Since June 2008, if a landowner has not held an interest in a particular property for the previous six years, the option over that property is automatically treated as revoked. This should help to resolve the problem outlined above. This rule is subject to anti-avoidance provisions which apply to transactions between members of a VAT group.

Twenty years after opting to tax the property

Apart from the instances outlined above, an option to tax is irrevocable for twenty years. The first options to tax were made in August 1989. Therefore, 1 August 2009 is the first date on which options may become revocable under the twenty year rule.

The legislation introduced in June 2008 regulates revocations under this rule. It also removed the requirement for HMRC to review every case to give permission for a valid revocation.

If twenty years have passed since a property was opted and the taxpayer no longer has any interest in the property, the taxpayer can simply notify HMRC that the option to tax is revoked. If the taxpayer still owns the property, it may still have an automatic right to revoke if all of the following conditions are met:

  • the taxpayer has held the property for twenty years and still owns it;
  • the property is not subject to the capital goods scheme;
  • the taxpayer has not made any supply of the property at below market value in the previous ten years and will not make a supply after revocation for a significantly greater value than supplies made before revocation; and
  • no prepayments have been made by the taxpayer which are attributable to the taxpayer's supplies of the building more than twelve months after the option is revoked.

Condition 3 was included to prevent tax planning using the revocation of an option to avoid paying VAT on the true commercial value of a supply. It does not apply where increases in value of the supply relate to a normal commercial rent review.
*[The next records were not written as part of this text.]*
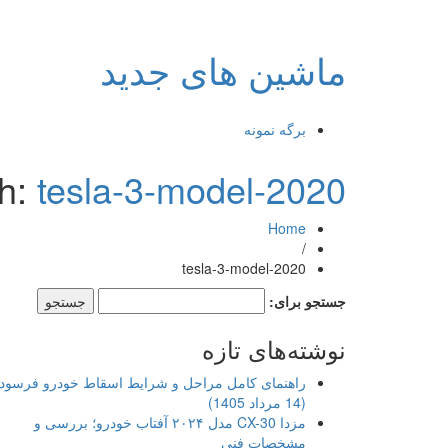
ماشین های جدید
برگه نمونه
th:
tesla-3-model-2020
Home
/
tesla-3-model-2020
جستجو برای:
نوشته‌های تازه
راهنمای کامل مراحل و شرایط اسقاط خودرو فرسود
(14 مرداد 1405)
مزدا CX-30 مدل ۲۰۲۴ آفتاب خودرو؛ بررسی و
مشخصات فنی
Condition 4 was included to prevent an unfair input tax recovery position. For example, it is possible that three years' worth of services relating to a property could have been paid for just before revoking an option. If full VAT on the payment has been deducted from the landowner's output tax then there has been a 'windfall' in respect of the services supplied after revocation. If a taxpayer does not meet all of conditions 1 to 4, it cannot automatically revoke an option. However, a taxpayer can still apply to HMRC for permission to revoke. Permission may be granted if HMRC consider that neither the taxpayer nor a third party has obtained a particular VAT benefit as a result of the timing of the revocation. Essentially, the recovery of input tax in the lead up to the revocation must be fair and reasonable.


If you opted to tax a property twenty years ago, it is time to review the position to check whether it is still beneficial to maintain the current VAT treatment. Similarly, if you are the tenant of an opted property and cannot recover all of your input tax, you may wish to open discussions with your landlord. Bearing in mind the difficult market conditions, can a deal be done with a VAT exempt, or partially exempt, tenant to everybody's advantage?